Objektif olarak, halka ümit vermeye çalıştıklarını ve korku ekip biçilmesine karşı olduklarını ifade eden Kasulidis, ortaya konan tezlerden bağımsız olarak, korku ikilemleri yaratılmasına da karşı olduklarını söyledi.

“MİLLETVEKİLLİĞİ SEÇİMLERİ BİZİ ETKİLEMİYOR”

2016 yılında çözüm olmaması ve hükümetin milletvekilliği genel seçimleri için seçim öncesi propaganda dönemine girmesinden önce ne kadar zamanları olduğuna dair bir soruya karşılık ise Kasulidis, “2016 yılında Kıbrıs sorununda çözüm olacağına inandığını” dile getirdi.

Bugüne kadarki bütün hükümetlerin tezinin, milletvekilliği seçimlerinin hükümeti etkilemediği şeklinde olduğunu da dile getiren Kasulidis, Rum Yönetimi eski Başkanı Dimitris Hristofyas’ın, müzakereleri hem 2011 yılındaki milletvekilliği seçimleri, hem de 2013 yılındaki başkanlık seçimlerinin öncesindeki dönemde sürdürmeye hazır olduğunu gösterdiğini anımsattı.

Rum Yönetimi Başkanı Anastasiadis’in, Anayasa buna izin verdiği sürece, milletvekilliği seçimlerinin ertelenmesi olasılığını ihtimal dışında bırakmadığını ifade eden Kasulidis, görev süresinin uzatılmasıyla ilgili olarak, yalnızca Meclisin karar alabileceğini belirtti.

Kasulidis, “bunun (yani seçimlerin ertelenmesinin) seçim öncesi dönemin hükümeti Kıbrıs sorununda etkileyecek olmasından dolayı değil, Kıbrıs sorununun olası çözümünü takip edecek olan seçimlerle bağlantılı olarak, her devletin meclisleri ile iki federal meclis organının da değerlendirilmesi gerekeceğinden kaynaklandığını” öne sürdü.

“GARANTİLER KONUSUNDA TÜRKİYE İLE UZLAŞMAK MÜMKÜN”

Güvenlik konusunda, Rum kesiminin Yunanistan’la işbirliği içerisinde üzerinde çalıştığı bir model olduğu ve teorinin ötesinde, Türkiye’nin garantilerle ilgili bugüne kadarki tutumuyla uzlaşma olanağı olup olmadığının kendisine sorulması üzerine ise Kasulidis, sözlerini şöyle sürdürdü;

“Müzakerelerin bütün gidişatı boyunca, birçok tez başlangıçtaki şekliyle, kendi aralarında taban tabana zıttı. İyi niyetle birlikte, yavaş-yavaş yakınlaşmalar oldu.

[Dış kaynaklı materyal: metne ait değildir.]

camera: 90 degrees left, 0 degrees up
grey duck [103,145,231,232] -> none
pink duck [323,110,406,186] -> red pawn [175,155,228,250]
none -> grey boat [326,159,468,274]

Tam anlamıyla, iyi niyet yüzünden, konulara ‘siyah-beyaz’ olarak yaklaşmıyoruz. Uzlaşma imkânı olduğunu düşünüyoruz, bununla birlikte güvenlik başlığının henüz görüşülmediğini yineliyorum. Ancak artık ortada yeni koşullar olduğunu söyleyebilirim.”

Askeri garantilerle ilgili tecrübenin, bunun başarısızlığını kanıtladığını dile getiren Kasulidis, geçmişte de, özellikle askeri tabiata sahip garantilerin, modern çağa ayak uyduramadığını izah ettiğini anımsattı.

Kasulidis, başka bir durumun ise “Yunanistan’ın bu tür garantilere katılmayı kabul etmemesine dair güçlü kararı ile İngiltere’nin, kendisinin herhangi bir garanti sistemine katılımı belli bir amaca varmaya hizmet eden bir amaç olmadan, iki tarafın da isteklerine yanıt vermeyi istemesi kararı olduğunu” ifade etti.

Kasulidis, tüm bunların görmezden gelinemeyeceğini ekledi.

Maraş konusunda ise Kasulidis, toprak başlığının önümüzdeki dönem içerisinde ele alınacağını ve Maraş konusunun da buna dahil edileceğini belirtti.

“EKONOMİLERİN BİRLEŞMESİ AŞAMALI OLACAK”

İki tarafın ekonomisinin çözüm durumunda yeniden birleşmeye hazırlanması, aynı zamanda mülkiyet ve başka konular için bir uluslar arası fon kurulmasının yeterli olup olmayacağına dair bir soruya karşılık ise Kasulidis, ekonomilerin birleşmesinin aşamalı olacağını söyledi.

İlk meselenin, KKTC’nin ekonomisinin AB normlarıyla uyumlaştırılması olduğunu dile getiren Kasulidis, Avrupa Komisyonu temsilcileri ile Kıbrıs Türk ve Rum taraflarının temsilcileri arasında özel bir teknik komite meydana getirildiğini, aynı zamanda ekonomiyle ilgili olarak, ilgili konuları inceleyen bir çalışma grubu bulunduğunu sözlerine ekledi.